The Department of Higher Education and Training (DHET) wants more young people to take up positions as academics. The department said this at a briefing committee meeting by the select committee on cooperative governance and traditional affairs, adding that people who are currently sitting in those positions would retire soon.

The DHET was presenting an overview of the rate of transformation in the higher education and training sectors. The transformation is aimed at correcting the injustices of the past, to provide equal opportunity for all. Among other imbalances spoken of was gender equality. The department’s deputy director general, Firoz Patel, said that most positions are currently filled by males.

Photo

Photo credit: sodahead.com

Not enough graduates

The department cited many challenges that stand in the way of transformation, like students dropping out. Some have their qualifications withheld because they or the NSFAS, acting on their behalf, owes the school money. All this slows the progress of the students advancing to postgraduate studies, which then limits the number that can become staff.

In 2009, Higher Education South Africa (HESA) agreed to an initiative to develop a national programme to build the next generation of academics.

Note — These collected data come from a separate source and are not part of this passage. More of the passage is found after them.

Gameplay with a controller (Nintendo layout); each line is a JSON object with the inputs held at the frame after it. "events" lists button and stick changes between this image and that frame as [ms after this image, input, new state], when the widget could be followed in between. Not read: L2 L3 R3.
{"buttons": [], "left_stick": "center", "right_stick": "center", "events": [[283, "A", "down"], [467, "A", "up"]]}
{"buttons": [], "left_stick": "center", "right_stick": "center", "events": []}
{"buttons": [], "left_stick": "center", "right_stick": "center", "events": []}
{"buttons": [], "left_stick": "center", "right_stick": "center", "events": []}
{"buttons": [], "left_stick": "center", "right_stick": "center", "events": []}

HESA are representatives of South Africa’s University leadership and they encourage cooperation among universities and government, industry and other sectors of society in South Africa. HESA noted that one of the major barriers to higher education is that there are not enough masters and doctoral graduates.

HESA also mentioned that academics need to have educational knowledge and skills in order to develop the curriculum and for facilitating students who come from increasingly diverse social, cultural and educational backgrounds.

There’s some progress

University of Johannesburg lecturer, Dr Buyisiwe Sondezi, the first woman in Africa to be awarded a doctoral degree in experimental physics  Photo: sapeople.com

University of Johannesburg lecturer, Dr Buyisiwe Sondezi, the first woman in Africa to be awarded a doctoral degree in experimental physics
Photo: sapeople.com

There have been some gains, such as the increase in the enrolment, graduation and academic staff employment numbers compared to the previous years. The numbers also show that slightly more women (a 100 000 difference) enrol for university at undergraduate level.

The department has also proposed more intervention strategies to quicken the transformation process in academic staffing. The foundation provisioning programme is aimed at helping underprepared students to succeed. Another is the teaching and research development grant which will be used to improve the qualifications of academic staff and the quality of teaching. The Staffing South African Universities Framework (SSAUF) will build capacity and to develop a future generations of academics.

In addition to that SSAUF is looking to support the development of existing academics and recruit, support and retain female academic staff.